28 dezembro 2019

A procissão dos tolos


Relógio sem tempo, Pueyrredón, 2008


Convivi na minha infância com seres humanos que me pareciam complexos e distintos. Frequentavam a agência bancária que meu pai gerenciava imprimindo seus conceitos intuitivos de gestão. Descobriria rapidamente que ambas as realidades eram falsas: aqueles clientes estavam longe de se constituir em gente complexa e distinta, e meu pai jamais teve a liberdade para aplicar suas qualidades inatas de gestor.

Quanto aos clientes, eram adultos, masculinos, que se apresentavam em trajes formais – terno e gravata como sugeria o figurino da época – e alguns exalavam um desagradável olor com seus perfumes baratos. Pude acompanhar essa espécie de procissão diária sem restrições, por ser uma criança que gostava de ficar no cercadinho da gerência, próximo à mesa em que meu pai recebia essa gente.

Mostravam-se na maioria das vezes simpáticos nos gestos e palavras, mas no fundo tinham comportamentos fugidios, muito semelhantes em seus interesses, a busca pelo naco de empréstimo que os aguardava no período do “milagre econômico”. Pequenos e médios empresários, comerciantes da região, profissionais liberais, gente que ao adentrar a agência se amesquinhava nos mesmos propósitos, no mesmo ritual que conferiam os valores de cada demanda.
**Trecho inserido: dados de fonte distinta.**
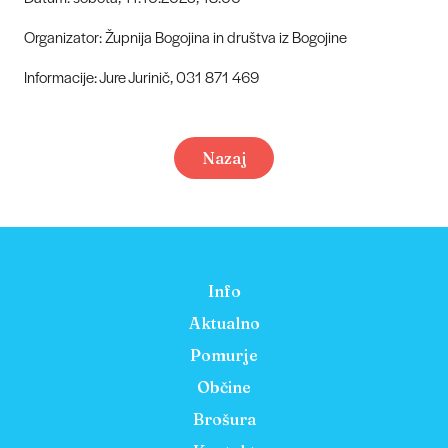
Organizator: Župnija Bogojina in društva iz Bogojine
Informacije: Jure Jurinič, 031 871 469
Nazaj
Info
Aktualno
Pomurje
Občine
Brošura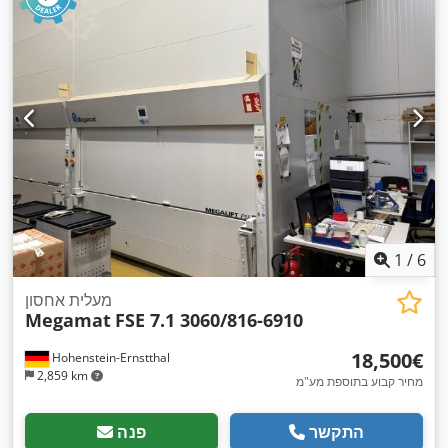
1
/
6
מעלית אחסון
Megamat
FSE 7.1 3060/816-6910
‏18,500 ‏€
Hohenstein-Ernstthal
2,859 km
מחיר קבוע בתוספת מע"מ
התקשר
פנה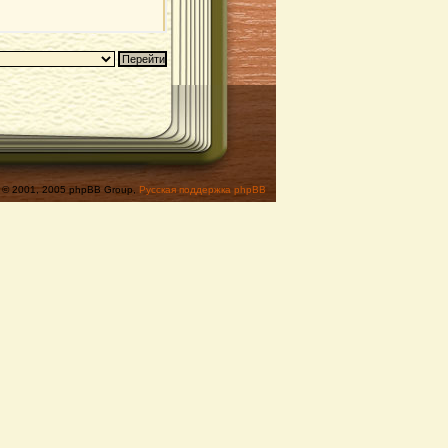
© 2001, 2005 phpBB Group,
Русская поддержка phpBB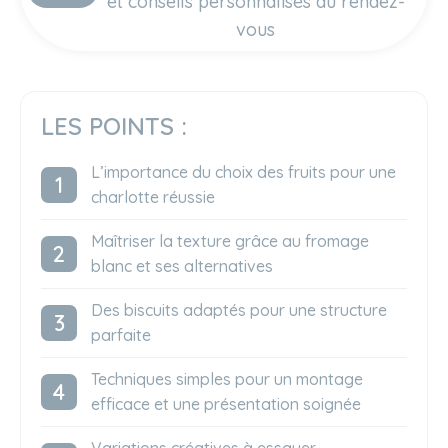
et conseils personnalisés au rendez-
vous
LES POINTS :
L’importance du choix des fruits pour une
charlotte réussie
Maîtriser la texture grâce au fromage
blanc et ses alternatives
Des biscuits adaptés pour une structure
parfaite
Techniques simples pour un montage
efficace et une présentation soignée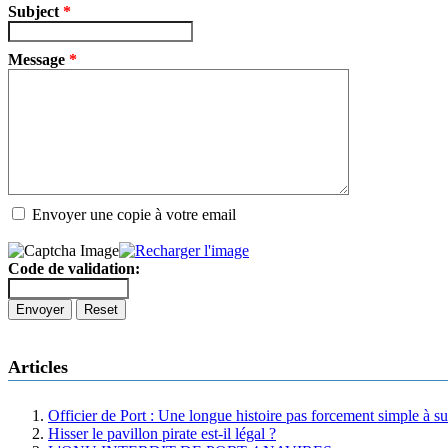
Subject
*
Message
*
Envoyer une copie à votre email
Code de validation:
Envoyer
Reset
Articles
Officier de Port : Une longue histoire pas forcement simple à su
Hisser le pavillon pirate est-il légal ?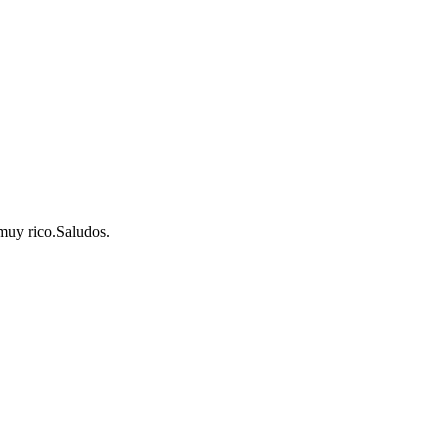
 muy rico.Saludos.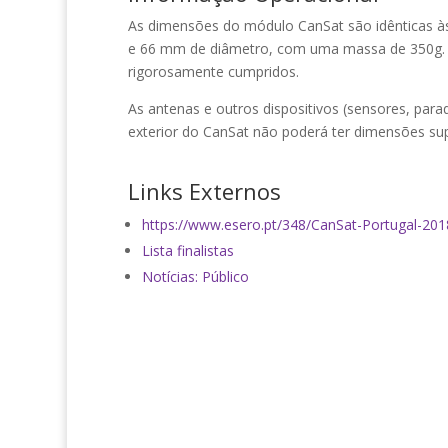
As dimensões do módulo CanSat são idênticas às
e 66 mm de diâmetro, com uma massa de 350g. 
rigorosamente cumpridos.
As antenas e outros dispositivos (sensores, pa
exterior do CanSat não poderá ter dimensões su
Links Externos
https://www.esero.pt/348/CanSat-Portugal-201
Lista finalistas
Notícias: Público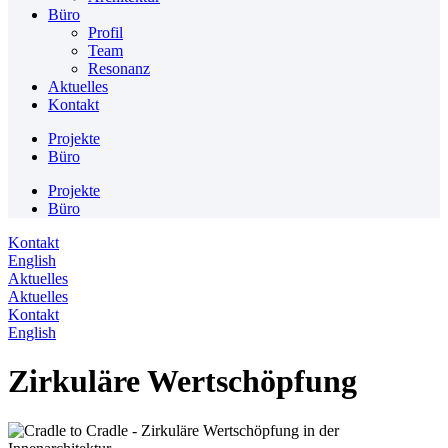
Büro
Profil
Team
Resonanz
Aktuelles
Kontakt
Projekte
Büro
Projekte
Büro
Kontakt
English
Aktuelles
Aktuelles
Kontakt
English
Zirkuläre Wertschöpfung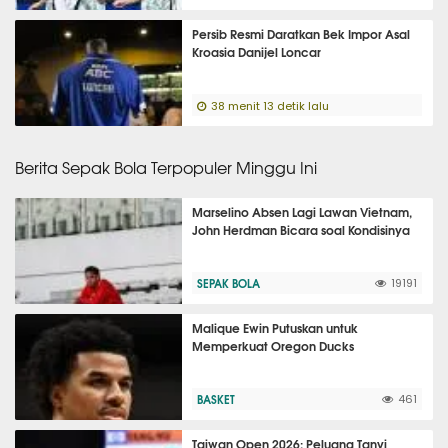
Persib Resmi Daratkan Bek Impor Asal
Kroasia Danijel Loncar
38 menit 13 detik lalu
Berita Sepak Bola Terpopuler Minggu Ini
Marselino Absen Lagi Lawan Vietnam,
John Herdman Bicara soal Kondisinya
SEPAK BOLA
19191
Malique Ewin Putuskan untuk
Memperkuat Oregon Ducks
BASKET
461
Taiwan Open 2026: Peluang Tanvi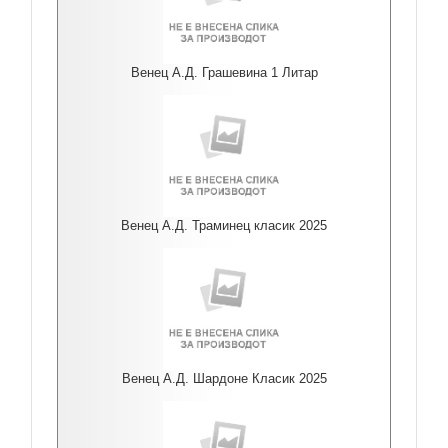
Венец А.Д. Грашевина 1 Литар
Венец А.Д. Траминец класик 2025
Венец А.Д. Шардоне Класик 2025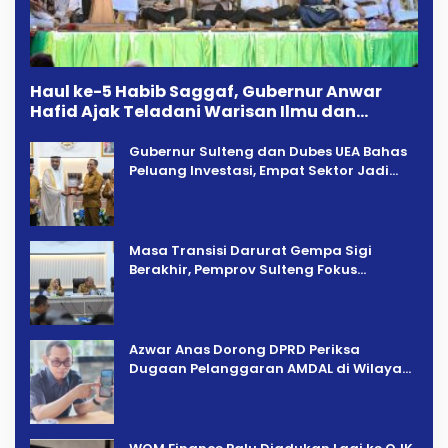
Haul ke-5 Habib Saggaf, Gubernur Anwar
Hafid Ajak Teladani Warisan Ilmu dan
Pendidikan
Gubernur Sulteng dan Dubes UEA Bahas
Peluang Investasi, Empat Sektor Jadi
Prioritas
Masa Transisi Darurat Gempa Sigi
Berakhir, Pemprov Sulteng Fokus
Percepatan Pemulihan
Azwar Anas Dorong DPRD Periksa
Dugaan Pelanggaran AMDAL di Wilayah
Tambang PT CPM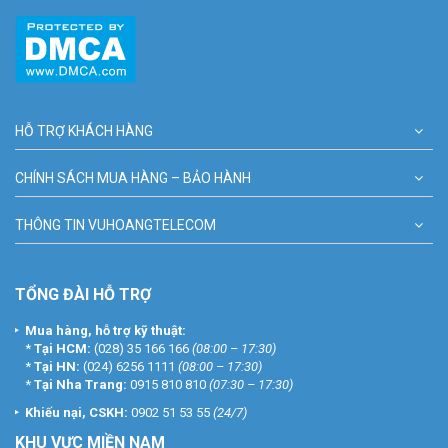
HỖ TRỢ KHÁCH HÀNG
CHÍNH SÁCH MUA HÀNG – BẢO HÀNH
THÔNG TIN VUHOANGTELECOM
TỔNG ĐÀI HỖ TRỢ
Mua hàng, hỗ trợ kỹ thuật:
*
Tại HCM:
(028) 35 166 166
(08:00 – 17:30)
*
Tại HN:
(024) 6256 1111
(08:00 – 17:30)
*
Tại Nha Trang:
0915 810 810
(07:30 – 17:30)
Khiếu nại, CSKH:
0902 51 53 55
(24/7)
KHU
VỰC MIỀN NAM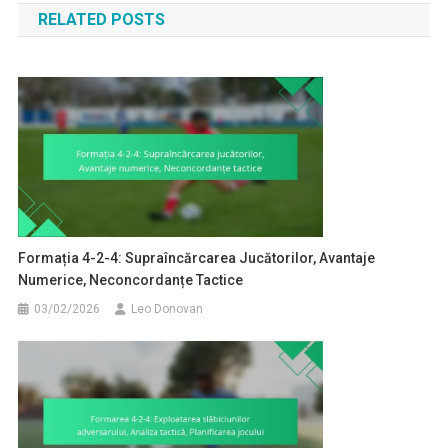
RELATED POSTS
Formația 4-2-4: Supraîncărcarea Jucătorilor, Avantaje
Numerice, Neconcordanțe Tactice
03/02/2026
Leo Donovan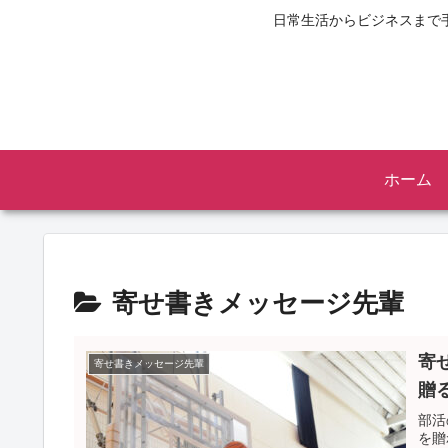
日常生活からビジネスまで
ホーム
寄せ書きメッセージ先輩
寄
寄せ書きメッセージ先輩
贈
部活
を贈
Tudo muito corriqueiro, profundamente cansativo para o olhar de uma criança. O que se tinha na mesa de negociações era um pedido relativamente simplório, atendido no mais das vezes, o agradecimento pegajoso, o dinheiro na conta e no final do ano, o agradecimento em forma de presentes natalinos, que enchiam a nossa sala. Meu pai se submetia às cansativas consequências de uma vida pautada pelo dinheiro.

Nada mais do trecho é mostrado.